### Exercise objective
Range to output from the entries below: the line containing "27 263 5.04" through the line containing "142 210 3.65". Set it down exactly, ends included, nothing else.
■ ■ ■ ■ ■ ■ ■
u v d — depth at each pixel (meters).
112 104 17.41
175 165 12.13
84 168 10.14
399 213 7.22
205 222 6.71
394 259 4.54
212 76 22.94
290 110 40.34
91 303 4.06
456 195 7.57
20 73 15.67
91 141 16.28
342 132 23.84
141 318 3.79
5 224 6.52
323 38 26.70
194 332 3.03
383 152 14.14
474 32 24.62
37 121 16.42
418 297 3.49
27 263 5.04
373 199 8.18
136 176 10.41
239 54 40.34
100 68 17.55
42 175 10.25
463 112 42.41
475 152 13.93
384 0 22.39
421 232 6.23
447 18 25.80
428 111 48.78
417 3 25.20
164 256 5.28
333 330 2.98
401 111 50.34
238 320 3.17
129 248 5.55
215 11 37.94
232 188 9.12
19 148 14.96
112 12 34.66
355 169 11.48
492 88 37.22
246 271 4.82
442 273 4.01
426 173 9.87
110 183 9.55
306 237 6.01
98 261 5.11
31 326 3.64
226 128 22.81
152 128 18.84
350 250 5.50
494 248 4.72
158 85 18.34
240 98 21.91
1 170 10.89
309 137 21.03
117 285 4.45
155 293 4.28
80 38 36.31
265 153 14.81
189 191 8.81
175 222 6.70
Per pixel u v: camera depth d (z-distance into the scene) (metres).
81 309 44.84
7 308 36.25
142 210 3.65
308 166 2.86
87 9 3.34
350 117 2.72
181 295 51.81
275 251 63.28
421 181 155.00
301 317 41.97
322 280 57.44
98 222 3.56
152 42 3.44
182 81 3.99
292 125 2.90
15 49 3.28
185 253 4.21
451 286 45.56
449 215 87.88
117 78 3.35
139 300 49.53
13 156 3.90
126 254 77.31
■ ■ ■ ■ ■ ■ ■
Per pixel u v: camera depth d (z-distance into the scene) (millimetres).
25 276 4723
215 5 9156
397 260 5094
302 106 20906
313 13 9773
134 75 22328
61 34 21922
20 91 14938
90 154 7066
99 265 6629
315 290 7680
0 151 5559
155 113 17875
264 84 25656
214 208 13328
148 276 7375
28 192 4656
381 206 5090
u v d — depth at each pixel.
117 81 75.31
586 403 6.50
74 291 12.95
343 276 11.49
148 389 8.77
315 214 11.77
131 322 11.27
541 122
■ ■ ■ ■ ■ ■ ■
### Solution to this task
27 263 5.04
373 199 8.18
136 176 10.41
239 54 40.34
100 68 17.55
42 175 10.25
463 112 42.41
475 152 13.93
384 0 22.39
421 232 6.23
447 18 25.80
428 111 48.78
417 3 25.20
164 256 5.28
333 330 2.98
401 111 50.34
238 320 3.17
129 248 5.55
215 11 37.94
232 188 9.12
19 148 14.96
112 12 34.66
355 169 11.48
492 88 37.22
246 271 4.82
442 273 4.01
426 173 9.87
110 183 9.55
306 237 6.01
98 261 5.11
31 326 3.64
226 128 22.81
152 128 18.84
350 250 5.50
494 248 4.72
158 85 18.34
240 98 21.91
1 170 10.89
309 137 21.03
117 285 4.45
155 293 4.28
80 38 36.31
265 153 14.81
189 191 8.81
175 222 6.70
Per pixel u v: camera depth d (z-distance into the scene) (metres).
81 309 44.84
7 308 36.25
142 210 3.65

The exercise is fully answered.